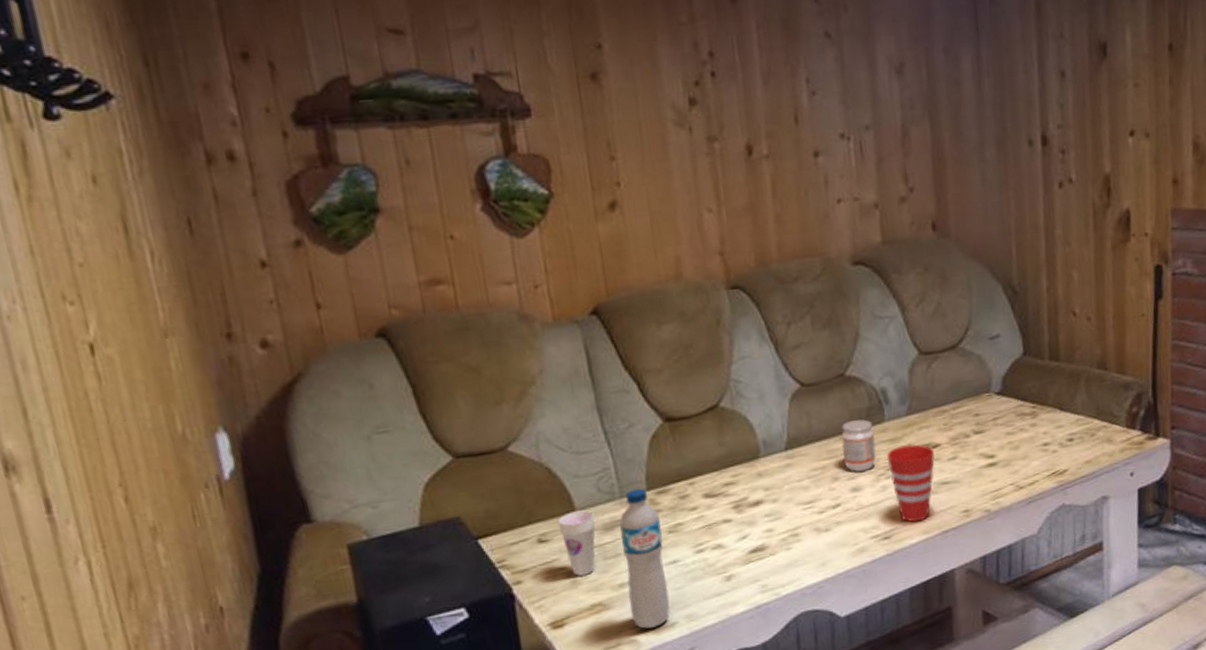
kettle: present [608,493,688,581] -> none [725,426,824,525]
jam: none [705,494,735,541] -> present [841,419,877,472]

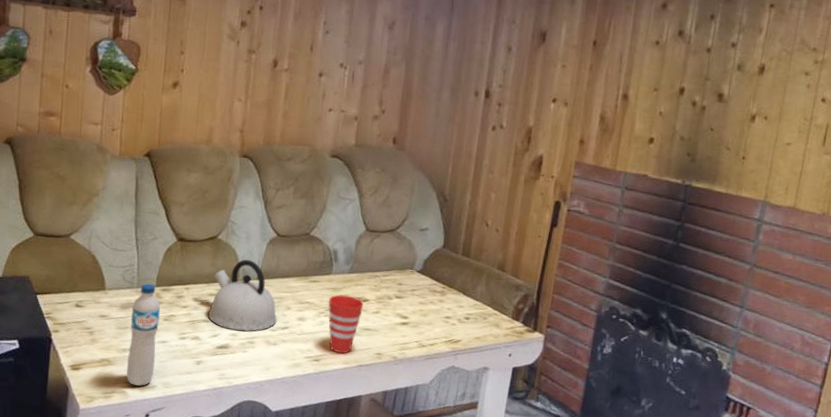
cup: present [557,510,596,577] -> none [92,290,117,337]
kettle: none [725,426,824,525] -> present [209,259,277,332]
jam: present [841,419,877,472] -> none [296,268,323,307]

______

Written task → Would you repeat the entries exactly, keeping the images out?

Finished exercise →
kettle: present [608,493,688,581] -> none [725,426,824,525]
jam: none [705,494,735,541] -> present [841,419,877,472]

cup: present [557,510,596,577] -> none [92,290,117,337]
kettle: none [725,426,824,525] -> present [209,259,277,332]
jam: present [841,419,877,472] -> none [296,268,323,307]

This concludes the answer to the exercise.